What you are asked to do =
Transcribe the data exactly. Pictures stay out.

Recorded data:
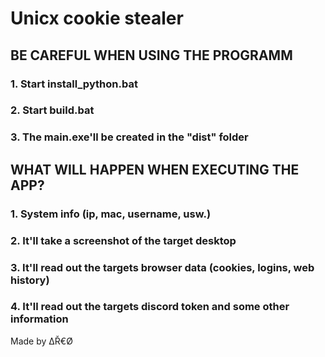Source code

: # Unicx cookie stealer

## BE CAREFUL WHEN USING THE PROGRAMM

###   1. Start install_python.bat
###   2. Start build.bat
###   3. The main.exe'll be created in the "dist" folder 

## WHAT WILL HAPPEN WHEN EXECUTING THE APP?

### 1. System info (ip, mac, username, usw.)
### 2. It'll take a screenshot of the target desktop
### 3. It'll read out the targets browser data (cookies, logins, web history)
### 4. It'll read out the targets discord token and some other information

Made by ΔŘ€Ø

Problem solution =
Source code

: # Unicx cookie stealer

## BE CAREFUL WHEN USING THE PROGRAMM

###   1. Start install_python.bat
###   2. Start build.bat
###   3. The main.exe'll be created in the "dist" folder 

## WHAT WILL HAPPEN WHEN EXECUTING THE APP?

### 1. System info (ip, mac, username, usw.)
### 2. It'll take a screenshot of the target desktop
### 3. It'll read out the targets browser data (cookies, logins, web history)
### 4. It'll read out the targets discord token and some other information

Made by ΔŘ€Ø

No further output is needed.